A menos que haja uma grande enchente acrescentou Florent, que fazia as honras da casa não temos nada a recear por parte do rio. Já aconteceu a água vir até à entrada da cave, mas podemos sempre sair pelas traseiras, porque a casa está situada numa encosta. Achais que ides ficar bem aqui, donna Fiora?

Esta tranquilizou-o com um sorriso.

Muito bem. Aliás, tinha a certeza desde que dame Léonarde esteve aqui. Olhai para ela, Florent, já está em casa.

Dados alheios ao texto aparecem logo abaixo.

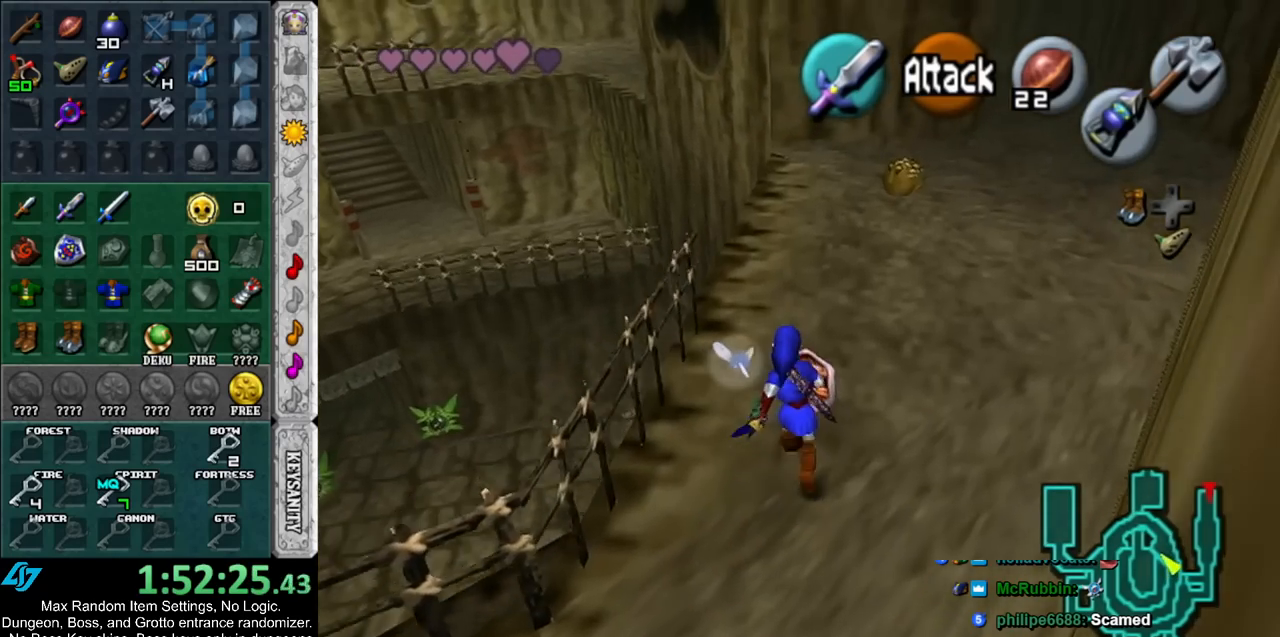
{"buttons": [], "left_stick": "up", "right_stick": "center", "events": []}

A vida organizou-se rapidamente, ritmada pelo sino do convento de Saint-Leuffroy, que soava para os serviços religiosos. As duas mulheres tratavam da casa e da cozinha, cosiam, bordavam ou fiavam à noite sob o arco da chaminé que os reunia aos três. Florent, esse, velava pelos trabalhos pesados e pelo abastecimento. Fiora sentia-se nitidamente mais alerta do que durante a sua primeira gravidez e percorria muitas vezes a propriedade. Não se mostrava na aldeia a fim de evitar a curiosidade. Mas, aproveitando o Verão de São Martinho, conseguiu que Florent a levasse com Léonarde até ao topo do monte Valerian para admirar a vista sobre Paris, que tinha muita fama. Parecia-lhe que a contemplação da natureza a ajudava na gestação. Além disso, o monte tornara-se ponto de peregrinação desde que ali vivia um eremita chamado Antoine. Para simbolizar o Calvário, erguera três cruzes de madeira, diante das quais rezava de manhã e à noite.

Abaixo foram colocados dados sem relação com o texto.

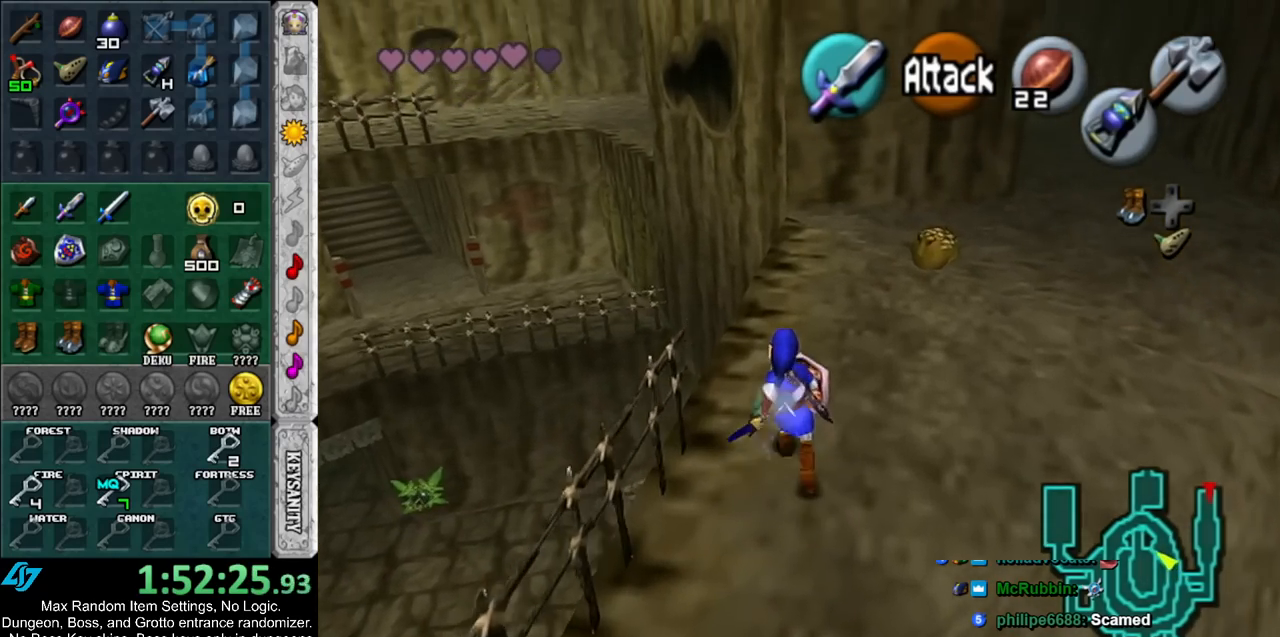
{"buttons": [], "left_stick": "center", "right_stick": "center", "events": [[133, "left_stick", "up-left"], [267, "left_stick", "center"]]}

Para não incomodar o santo homem nas suas orações, Fiora e Léonarde subiram a encosta ao começo da tarde. De facto, não encontraram ninguém e mal aperceberam a cabana feita de ramos que ele construíra na orla do bosque.

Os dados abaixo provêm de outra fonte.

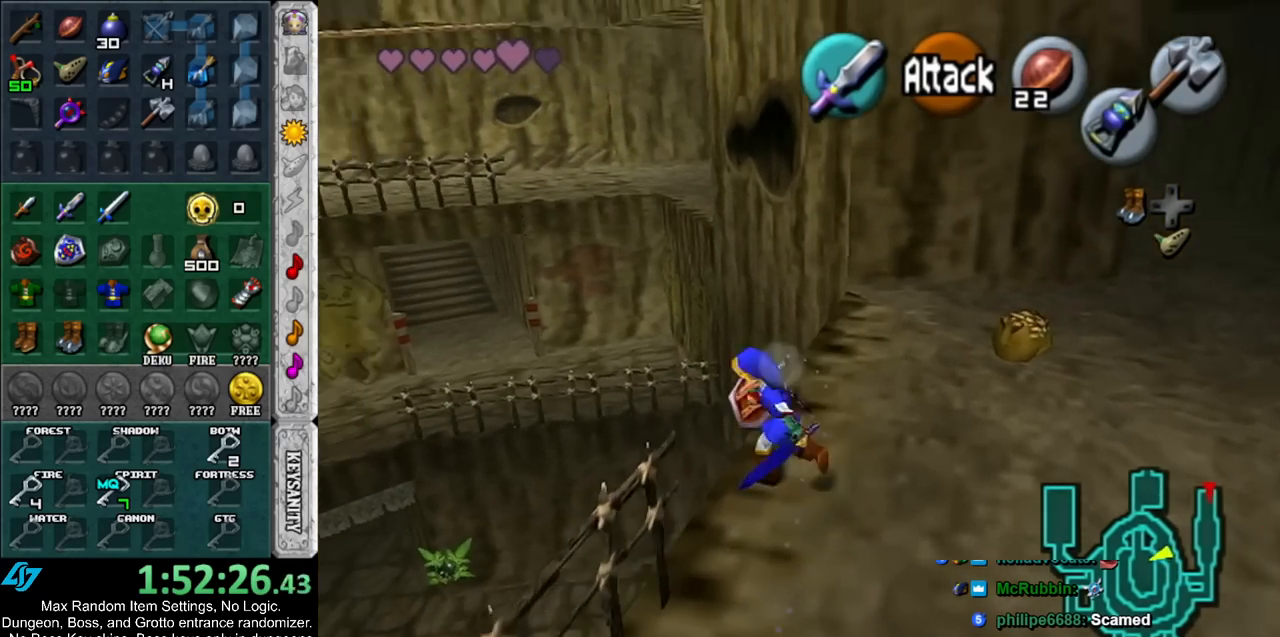
{"buttons": ["L1"], "left_stick": "center", "right_stick": "center", "events": [[167, "left_stick", "down-left"], [333, "L1", "down"], [367, "left_stick", "center"]]}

Do alto, o panorama era admirável. Paris encerrada nas suas muralhas e cortada pela longa fita cinzenta do Sena, Paris, eriçada das flechas douradas das suas igrejas, parecia-se com uma grande taça de prata engastada de ouro e cobre, porque se estendiam em seu redor imensas florestas avermelhadas pelo Outono. Nessas florestas, a mão do homem talhara clareiras onde cresciam aldeias: Saint-Denis, Courbevoie e Colombes na orla das pradarias de Longchamp; na direcção de Saint-Germain, Vaucresson e Montesson e, na floresta de Montmorency, outros lugarejos: Montmagny, Montlignon, Andilly; e depois, na direcção de Marne, Montreuil, Chennevière e Vincennes, enquanto a sul surgiam os campanários de Arcueil, Sceaux, Fresnes e Villeneuve-le-Roi. Florent, que conhecia bem o local, deu com prazer todas as informações a Fiora e esta admirou o espectáculo sem reservas. No meio daquele mar de árvores avermelhadas, lustrosas, douradas, a capital parecia, sob o Sol tardio, vibrar com uma vida muito própria. Um nevoeiro nacarado elevava-se dela, antes de se dissolver no azul ligeiro do céu. E Fiora, que muitas vezes da sua villa de Fiesole contemplara Florença pensando que nenhuma cidade no mundo se lhe podia igualar em beleza, Fiora, que contemplara Roma cintilando sob o fogo púrpura de um ocaso glorioso, permaneceu admirada e muda perante aquela grande cidade serena e majestosa da qual, no entanto, o seu Rei não gostava.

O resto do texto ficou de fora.